Genus: Pinus
Family: Pinaceae

There are around 100 species of pines, eight of which are native to Oregon. To tell them apart, start by counting the number of needles found in the bundles on each branch. Then look at the size and shape of the cones.

Reed has about 10 species of pines represented on the campus. Pines are vulnerable to air pollution, so they are generally planted in the more protected areas, away from the roads.

Pinus contorta
Coast Pine

The Lodgepole Pine has the same botanic name but is found inland. The Coast Pine, as the name indicates, is found along the coast of much of western North America. It has bundles of two needles. While the Lodgepole Pine is tall and straight, the Coast Pine is often squat and asymmetrical from strong coastal winds. The cones of the Coast Pine point down the branch toward the trunk, while the Lodgepole Pine cones point out from the branch.

Maps: 8, 10, 11, 14

Pinus densiflora
Japanese Red Pine

An evergreen, this tree is fast-growing in youth, eventually reaching 100 feet, although it usually tops off at 50-60 feet. The small form of this pine, called `Tanyosho,' normally develops two or more trunks. It has handsome red bark and bright blue-green or yellow-green needles. The plentiful cones are two inches long.

Maps: 26

Pinus jeffreyi
Jeffrey Pine

This 3-needled pine closely resembles the Ponderosa, except its needles are longer, stiffer, and grayer, and its cones are twice as long. It is native to southern Oregon and California.

Maps: 32

Pinus lambertiana Pinus lambertiana

Pinus lambertiana
Sugar Pine

Tallest of all the world's pines, the Sugar Pine grows the largest cones - 15 to 24 inches long - of any conifer. Needles, usually twisted in bundles of five, are three to four inches thick and dark bluish-green. Its sap contains a sugary substance. Found in large areas of the Siskiyou and Klamath Mountains in Oregon, this species was selected as a replacement from the original planting list.

Maps: 15

Pinus monticola
Western White Pine

The Western White Pine is native to the western United States from sea level to timberline. It is one of the three 5-needled pines that grow in the Pacific Northwest with needles about 4 inches in length and narrow cones that are 5-10 inches long. It is the state tree of Idaho.

Maps: 31

Pinus nigra
Austrian Pine

The Austrian Pine is a 2-needled species from western and central Europe eastward into the Balkans, Crimea, and Turkey. Its foliage is a very dark green. The spreading branches of a young tree form a pyramidal outline, but in old age, it sometimes achieves a picturesque flat-topped head.

Maps: 15, 29, 31

Pinus ponderosa
Ponderosa Pine

The Ponderosa Pine is the most frequently planted of the large, long-needled native pines. The deep green needles, 6-10 inches long, are arranged in bundles of three. Cones are 3 to 5 inches long. Although found in the interior valleys of western Washington and Oregon, its principal range is east of the Cascades. It is a very important timber tree.
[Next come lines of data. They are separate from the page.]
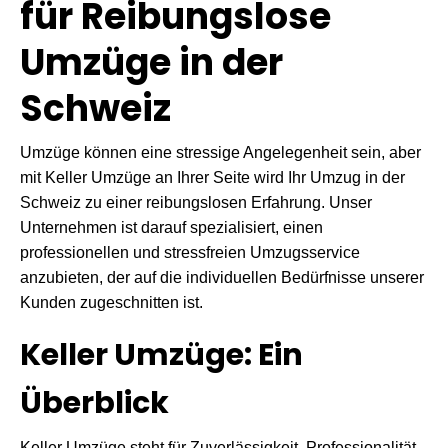
für Reibungslose
Umzüge in der
Schweiz
Umzüge können eine stressige Angelegenheit sein, aber
mit Keller Umzüge an Ihrer Seite wird Ihr Umzug in der
Schweiz zu einer reibungslosen Erfahrung. Unser
Unternehmen ist darauf spezialisiert, einen
professionellen und stressfreien Umzugsservice
anzubieten, der auf die individuellen Bedürfnisse unserer
Kunden zugeschnitten ist.
Keller Umzüge: Ein
Überblick
Keller Umzüge steht für Zuverlässigkeit, Professionalität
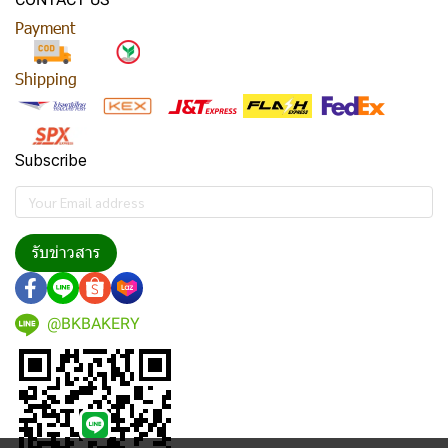
Payment
Shipping
Subscribe
รับข่าวสาร
@BKBAKERY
Maps: 12, 16, 19, 24, 28, 30, 31, 32

Pinus strobus
Eastern White Pine

This is the tallest native tree found east of the Rocky Mountains. It grows up to 80 feet high and has needles in bundles of five. It's the state tree of Maine and Michigan.

Maps: 19, 20

Pinus sylvestris
Scotch Pine

Twisted, blue-green needles of the Scotch pine come two in a bundle. The cones are 2 inches long. The bark is reddish-orange in color at first, maturing to grayish red-brown. Scotch pines are often used as Christmas trees. The species is variable; many strains and cultivars have been developed. It is native from western Europe to Siberia.

Maps: 5, 6, 8, 12, 13, 17, 19, 26, 31

Pinus thunbergiana
Japanese Black Pine

The crown of this pine becomes irregular and spreading as the tree approaches maturity. Its needles come two in a cluster and are 3-4 inches long. Large, white terminal buds help to identify this tree most of the year.